Authors: BRAR, JAIVEER - Texas Agrilife Research; BAATH, GURJINDER - Texas Agrilife Research; JUNEJA, PULKIT - Texas Agrilife Research; JEONG, JAEHAK - Texas Agrilife Research; Krecker-Yost, Jenifer; Flynn, Kyle; WYATT, BRIANA - Texas Agrilife Research

Submitted to: Science of the Total Environment
Publication Type: Peer Reviewed Journal
Publication Acceptance Date: 10/27/2025
Publication Date: 11/5/2025
Citation: Brar, J., Baath, G., Juneja, P., Jeong, J., Krecker-Yost, J.L., Flynn, K.C., Wyatt, B.M. 2025. Impacts of dairy manure and synthetic fertilizers on greenhouse gas emissions and crop yields: A global meta-analytical comparison. Science of the Total Environment. https://doi.org/10.1016/j.scitotenv.2025.180836.
DOI: https://doi.org/10.1016/j.scitotenv.2025.180836

Interpretive Summary: Farmers often use dairy manure as a natural fertilizer to improve soil health, but some worry that it might cause more pollution and lower crop yields compared to synthetic fertilizers. This is important because greenhouse gases like carbon dioxide, methane, and nitrous oxide contribute to climate change, and farmers need reliable ways to grow enough food. This study looked at how using dairy manure affects greenhouse gas emissions and crop growth compared to synthetic fertilizers. It considered different conditions like soil type, crop type, climate, and how the manure was applied. The researchers found that, in most cases, dairy manure didn’t cause more methane emissions or reduce grain yields compared to synthetic fertilizers. In fact, using composted manure helped crops grow better, and burying the manure in the soil reduced harmful gas emissions. This research shows that dairy manure can be a good alternative to synthetic fertilizers without increasing pollution or hurting crop production if farmers use the right methods for their specific conditions. This helps farmers make more sustainable choices, reducing their impact on climate change while still growing enough food.

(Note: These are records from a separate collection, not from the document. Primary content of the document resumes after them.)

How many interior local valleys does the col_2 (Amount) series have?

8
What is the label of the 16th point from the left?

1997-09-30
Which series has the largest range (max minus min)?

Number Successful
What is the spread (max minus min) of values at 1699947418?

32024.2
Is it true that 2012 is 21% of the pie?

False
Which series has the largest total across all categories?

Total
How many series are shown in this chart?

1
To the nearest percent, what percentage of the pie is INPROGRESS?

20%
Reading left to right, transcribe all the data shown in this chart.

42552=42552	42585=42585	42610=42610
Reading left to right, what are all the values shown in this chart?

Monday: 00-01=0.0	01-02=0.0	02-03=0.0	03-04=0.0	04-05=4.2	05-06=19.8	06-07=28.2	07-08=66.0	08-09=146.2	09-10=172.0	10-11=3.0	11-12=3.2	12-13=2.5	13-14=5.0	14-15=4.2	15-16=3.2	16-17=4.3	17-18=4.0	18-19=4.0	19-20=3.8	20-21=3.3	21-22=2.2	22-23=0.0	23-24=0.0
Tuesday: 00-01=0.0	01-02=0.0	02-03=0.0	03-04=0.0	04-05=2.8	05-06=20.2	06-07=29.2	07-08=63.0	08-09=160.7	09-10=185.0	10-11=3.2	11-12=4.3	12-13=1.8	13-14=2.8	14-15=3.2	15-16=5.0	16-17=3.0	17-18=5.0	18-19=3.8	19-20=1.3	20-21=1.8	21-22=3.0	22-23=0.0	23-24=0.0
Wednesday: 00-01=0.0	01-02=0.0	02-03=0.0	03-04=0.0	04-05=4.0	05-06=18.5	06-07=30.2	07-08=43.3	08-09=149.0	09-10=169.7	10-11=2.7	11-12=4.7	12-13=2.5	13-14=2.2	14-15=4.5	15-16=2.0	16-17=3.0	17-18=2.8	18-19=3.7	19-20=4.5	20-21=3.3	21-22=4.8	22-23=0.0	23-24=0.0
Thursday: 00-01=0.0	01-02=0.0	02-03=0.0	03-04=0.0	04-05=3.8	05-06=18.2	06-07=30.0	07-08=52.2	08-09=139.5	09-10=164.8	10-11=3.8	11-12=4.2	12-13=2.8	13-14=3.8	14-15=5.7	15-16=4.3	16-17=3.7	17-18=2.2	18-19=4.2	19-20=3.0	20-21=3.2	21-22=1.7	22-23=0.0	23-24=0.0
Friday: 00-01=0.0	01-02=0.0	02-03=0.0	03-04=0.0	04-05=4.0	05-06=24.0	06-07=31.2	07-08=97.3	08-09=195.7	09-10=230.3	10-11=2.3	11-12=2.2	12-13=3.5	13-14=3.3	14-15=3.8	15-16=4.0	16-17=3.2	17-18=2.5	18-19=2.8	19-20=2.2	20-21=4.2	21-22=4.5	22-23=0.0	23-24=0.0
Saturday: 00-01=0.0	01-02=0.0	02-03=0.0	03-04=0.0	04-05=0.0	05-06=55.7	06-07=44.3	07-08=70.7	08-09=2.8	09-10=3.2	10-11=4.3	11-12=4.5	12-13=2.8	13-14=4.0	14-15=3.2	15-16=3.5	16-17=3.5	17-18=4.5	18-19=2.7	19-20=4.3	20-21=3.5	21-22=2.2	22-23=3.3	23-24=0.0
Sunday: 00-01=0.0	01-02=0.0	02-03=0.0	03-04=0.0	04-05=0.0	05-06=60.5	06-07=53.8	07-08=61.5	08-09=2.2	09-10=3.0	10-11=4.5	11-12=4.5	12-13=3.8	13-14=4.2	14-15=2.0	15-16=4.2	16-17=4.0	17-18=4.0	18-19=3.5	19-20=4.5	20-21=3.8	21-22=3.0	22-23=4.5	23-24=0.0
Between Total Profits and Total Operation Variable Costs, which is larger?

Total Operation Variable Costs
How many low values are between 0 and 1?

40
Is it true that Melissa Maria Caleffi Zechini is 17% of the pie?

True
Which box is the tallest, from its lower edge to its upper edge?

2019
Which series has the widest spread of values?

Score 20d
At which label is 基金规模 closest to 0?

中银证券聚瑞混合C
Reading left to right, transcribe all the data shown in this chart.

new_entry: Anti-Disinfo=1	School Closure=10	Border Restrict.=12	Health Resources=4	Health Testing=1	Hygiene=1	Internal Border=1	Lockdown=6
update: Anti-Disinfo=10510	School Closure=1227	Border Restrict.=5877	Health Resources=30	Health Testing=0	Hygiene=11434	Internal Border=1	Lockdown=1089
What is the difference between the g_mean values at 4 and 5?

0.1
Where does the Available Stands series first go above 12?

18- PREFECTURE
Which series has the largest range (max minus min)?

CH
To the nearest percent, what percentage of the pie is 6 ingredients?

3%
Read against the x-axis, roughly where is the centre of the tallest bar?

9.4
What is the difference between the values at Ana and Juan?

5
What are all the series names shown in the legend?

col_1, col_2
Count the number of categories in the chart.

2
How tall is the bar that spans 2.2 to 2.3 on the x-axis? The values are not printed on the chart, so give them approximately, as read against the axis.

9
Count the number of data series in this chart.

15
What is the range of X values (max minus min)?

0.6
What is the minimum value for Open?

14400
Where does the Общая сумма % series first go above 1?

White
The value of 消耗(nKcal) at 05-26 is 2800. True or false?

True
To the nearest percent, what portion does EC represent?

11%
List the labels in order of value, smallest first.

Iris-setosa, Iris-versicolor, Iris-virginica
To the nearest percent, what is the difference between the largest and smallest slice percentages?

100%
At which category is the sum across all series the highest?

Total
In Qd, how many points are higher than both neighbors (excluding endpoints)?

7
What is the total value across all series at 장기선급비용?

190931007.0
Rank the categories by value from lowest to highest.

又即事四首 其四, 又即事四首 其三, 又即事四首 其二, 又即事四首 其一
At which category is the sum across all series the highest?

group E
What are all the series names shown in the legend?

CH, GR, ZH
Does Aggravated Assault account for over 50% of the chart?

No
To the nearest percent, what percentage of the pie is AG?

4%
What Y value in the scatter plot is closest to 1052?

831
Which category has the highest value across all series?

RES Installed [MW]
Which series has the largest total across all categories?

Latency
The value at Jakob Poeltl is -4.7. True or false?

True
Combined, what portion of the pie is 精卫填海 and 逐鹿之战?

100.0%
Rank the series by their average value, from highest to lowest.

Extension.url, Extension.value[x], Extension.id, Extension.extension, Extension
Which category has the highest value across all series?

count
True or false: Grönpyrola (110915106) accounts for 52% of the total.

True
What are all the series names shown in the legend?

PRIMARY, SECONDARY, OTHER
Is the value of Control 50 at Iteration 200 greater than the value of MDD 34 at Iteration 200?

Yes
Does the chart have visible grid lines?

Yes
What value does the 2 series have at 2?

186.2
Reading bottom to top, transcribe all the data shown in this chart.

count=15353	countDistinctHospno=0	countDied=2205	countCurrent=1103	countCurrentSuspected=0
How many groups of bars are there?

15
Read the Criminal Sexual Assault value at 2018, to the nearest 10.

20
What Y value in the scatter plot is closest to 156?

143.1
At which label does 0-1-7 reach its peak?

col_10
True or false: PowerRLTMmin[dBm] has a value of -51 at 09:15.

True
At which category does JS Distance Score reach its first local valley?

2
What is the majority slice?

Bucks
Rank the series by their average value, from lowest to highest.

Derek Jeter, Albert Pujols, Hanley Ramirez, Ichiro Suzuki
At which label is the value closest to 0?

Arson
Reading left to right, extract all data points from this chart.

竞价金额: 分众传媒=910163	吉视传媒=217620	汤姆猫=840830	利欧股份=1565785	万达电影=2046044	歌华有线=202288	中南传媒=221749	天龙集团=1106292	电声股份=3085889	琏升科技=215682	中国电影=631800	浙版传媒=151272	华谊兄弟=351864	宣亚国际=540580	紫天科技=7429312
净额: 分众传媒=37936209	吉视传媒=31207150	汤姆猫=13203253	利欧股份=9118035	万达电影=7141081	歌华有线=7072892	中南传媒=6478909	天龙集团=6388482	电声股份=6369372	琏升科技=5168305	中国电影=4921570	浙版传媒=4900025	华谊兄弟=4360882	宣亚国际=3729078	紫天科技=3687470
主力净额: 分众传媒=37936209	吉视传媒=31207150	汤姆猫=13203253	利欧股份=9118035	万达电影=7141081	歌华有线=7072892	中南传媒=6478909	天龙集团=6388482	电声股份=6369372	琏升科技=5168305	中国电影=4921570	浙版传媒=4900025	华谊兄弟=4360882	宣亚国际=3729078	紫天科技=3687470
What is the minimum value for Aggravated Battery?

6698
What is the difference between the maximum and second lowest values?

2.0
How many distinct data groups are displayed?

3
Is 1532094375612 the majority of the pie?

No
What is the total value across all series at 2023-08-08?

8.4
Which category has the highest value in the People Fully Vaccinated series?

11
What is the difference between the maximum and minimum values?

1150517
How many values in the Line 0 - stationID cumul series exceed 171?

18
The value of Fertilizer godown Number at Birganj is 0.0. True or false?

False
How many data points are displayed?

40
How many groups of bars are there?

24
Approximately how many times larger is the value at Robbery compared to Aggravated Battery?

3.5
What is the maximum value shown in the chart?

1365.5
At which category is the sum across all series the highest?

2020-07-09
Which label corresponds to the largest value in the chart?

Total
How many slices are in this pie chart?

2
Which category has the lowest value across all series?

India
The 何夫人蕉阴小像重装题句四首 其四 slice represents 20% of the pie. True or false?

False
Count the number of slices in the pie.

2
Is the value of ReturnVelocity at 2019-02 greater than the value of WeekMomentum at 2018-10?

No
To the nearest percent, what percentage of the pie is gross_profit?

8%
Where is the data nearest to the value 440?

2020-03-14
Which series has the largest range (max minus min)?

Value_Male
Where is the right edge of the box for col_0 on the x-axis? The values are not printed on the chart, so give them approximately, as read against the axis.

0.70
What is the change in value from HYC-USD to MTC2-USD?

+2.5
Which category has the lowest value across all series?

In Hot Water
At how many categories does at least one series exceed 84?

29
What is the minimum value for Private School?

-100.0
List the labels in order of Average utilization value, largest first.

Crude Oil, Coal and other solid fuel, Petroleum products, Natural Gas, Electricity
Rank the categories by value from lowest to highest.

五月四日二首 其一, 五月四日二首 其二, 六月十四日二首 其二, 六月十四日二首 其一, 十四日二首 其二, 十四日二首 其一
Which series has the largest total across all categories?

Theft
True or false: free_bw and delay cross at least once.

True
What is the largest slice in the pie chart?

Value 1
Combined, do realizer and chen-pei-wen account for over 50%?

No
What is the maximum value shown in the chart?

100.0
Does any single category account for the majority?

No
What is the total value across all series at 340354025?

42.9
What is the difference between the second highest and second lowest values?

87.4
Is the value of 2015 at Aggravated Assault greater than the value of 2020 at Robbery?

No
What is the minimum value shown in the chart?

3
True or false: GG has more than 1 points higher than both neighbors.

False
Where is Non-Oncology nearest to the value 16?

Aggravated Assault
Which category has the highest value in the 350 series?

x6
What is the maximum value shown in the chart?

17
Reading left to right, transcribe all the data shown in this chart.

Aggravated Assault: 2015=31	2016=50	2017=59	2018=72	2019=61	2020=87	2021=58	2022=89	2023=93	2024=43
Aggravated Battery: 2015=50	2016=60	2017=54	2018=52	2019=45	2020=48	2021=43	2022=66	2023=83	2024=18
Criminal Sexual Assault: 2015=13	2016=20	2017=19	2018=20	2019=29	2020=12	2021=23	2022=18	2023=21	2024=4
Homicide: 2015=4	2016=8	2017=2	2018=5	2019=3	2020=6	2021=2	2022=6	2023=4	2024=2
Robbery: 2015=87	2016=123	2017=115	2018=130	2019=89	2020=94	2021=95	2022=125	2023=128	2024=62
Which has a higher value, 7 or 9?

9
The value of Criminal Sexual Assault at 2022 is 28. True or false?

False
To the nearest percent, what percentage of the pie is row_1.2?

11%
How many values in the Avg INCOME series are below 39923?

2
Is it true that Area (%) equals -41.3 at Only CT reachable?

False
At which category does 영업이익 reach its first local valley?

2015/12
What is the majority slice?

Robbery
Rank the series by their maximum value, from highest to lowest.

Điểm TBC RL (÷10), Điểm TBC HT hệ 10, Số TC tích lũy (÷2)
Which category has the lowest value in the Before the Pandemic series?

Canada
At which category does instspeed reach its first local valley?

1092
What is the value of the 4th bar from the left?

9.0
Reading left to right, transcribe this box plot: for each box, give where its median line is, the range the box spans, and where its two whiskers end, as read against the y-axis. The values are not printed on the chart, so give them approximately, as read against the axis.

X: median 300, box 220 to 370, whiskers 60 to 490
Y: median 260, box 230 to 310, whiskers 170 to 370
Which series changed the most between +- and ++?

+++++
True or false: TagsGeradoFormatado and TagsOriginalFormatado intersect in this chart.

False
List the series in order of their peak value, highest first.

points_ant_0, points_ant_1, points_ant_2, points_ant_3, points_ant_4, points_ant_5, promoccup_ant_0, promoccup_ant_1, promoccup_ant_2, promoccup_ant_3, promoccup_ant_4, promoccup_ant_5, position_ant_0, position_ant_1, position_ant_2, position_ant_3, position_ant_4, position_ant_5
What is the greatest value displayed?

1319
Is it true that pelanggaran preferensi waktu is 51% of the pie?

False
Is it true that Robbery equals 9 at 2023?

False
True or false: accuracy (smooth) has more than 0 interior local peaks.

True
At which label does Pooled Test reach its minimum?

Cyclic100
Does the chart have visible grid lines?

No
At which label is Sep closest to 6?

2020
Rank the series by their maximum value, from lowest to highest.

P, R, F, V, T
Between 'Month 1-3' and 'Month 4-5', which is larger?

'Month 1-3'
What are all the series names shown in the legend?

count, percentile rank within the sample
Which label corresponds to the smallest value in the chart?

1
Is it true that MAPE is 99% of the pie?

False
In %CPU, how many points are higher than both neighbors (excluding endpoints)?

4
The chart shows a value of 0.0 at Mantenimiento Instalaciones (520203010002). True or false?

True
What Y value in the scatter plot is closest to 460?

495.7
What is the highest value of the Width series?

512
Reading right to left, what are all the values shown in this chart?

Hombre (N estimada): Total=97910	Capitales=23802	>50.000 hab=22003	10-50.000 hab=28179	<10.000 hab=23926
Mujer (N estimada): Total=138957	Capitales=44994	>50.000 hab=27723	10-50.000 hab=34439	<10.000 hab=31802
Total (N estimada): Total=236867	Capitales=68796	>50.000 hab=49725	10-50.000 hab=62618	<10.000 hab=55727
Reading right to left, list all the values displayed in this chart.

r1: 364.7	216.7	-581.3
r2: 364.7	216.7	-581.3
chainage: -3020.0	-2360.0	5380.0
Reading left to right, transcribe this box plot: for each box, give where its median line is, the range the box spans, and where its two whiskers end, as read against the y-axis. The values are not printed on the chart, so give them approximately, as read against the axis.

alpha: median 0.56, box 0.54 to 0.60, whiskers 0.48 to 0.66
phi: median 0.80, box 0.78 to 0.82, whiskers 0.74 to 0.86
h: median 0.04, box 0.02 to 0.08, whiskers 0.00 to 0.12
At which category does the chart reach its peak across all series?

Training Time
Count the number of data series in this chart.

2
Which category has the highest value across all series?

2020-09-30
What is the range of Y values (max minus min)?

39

Technical Abstract: Dairy manure (DM) is widely used as an organic nutrient source to enhance soil fertility, but concerns remain regarding its potential to increase greenhouse gas (GHG) emissions and reduce crop yields compared to synthetic fertilizers (SF). This global meta-analysis evaluated the effects of soil properties (texture, pH), nitrogen (N) application rate, crop type, water management, and climate zone on GHG emissions and crop yields under DM and SF applications. Additionally, we examined the impact of DM type and placement on GHG emissions and crop yield. Results showed no significant differences in methane (CH4) emissions and grain yield between DM and SF across most conditions. However, fine-textured soils exhibited higher carbon dioxide (CO2) emissions with DM application. Elevated CO2 emissions were also observed in alkaline soils (pH 7.4–7.6) when treated with DM, while slightly acidic soils (pH 5–6.5) favored higher crop yields. Lower DM application rates (=200 kg N ha'¹) reduced biomass and increased CO2 emissions, though grain yields remained comparable to SF. Crop-specific effects included higher nitrous oxide (N2O) emissions from barley (Hordeum vulgare L.) and lower corn (Zea Mays L.) yields under DM relative to SF. Greater CO2 emissions were associated with DM in cooler climates and under irrigation. Among DM types, liquid DM increased N2O emissions, whereas composted DM enhanced crop yields. Sub-surface DM application mitigated N2O emissions while maintaining yields. These findings indicate that DM can be effectively utilized without increasing GHG emissions or compromising crop yields compared to SF, provided that site-specific factors and trade-offs are carefully managed.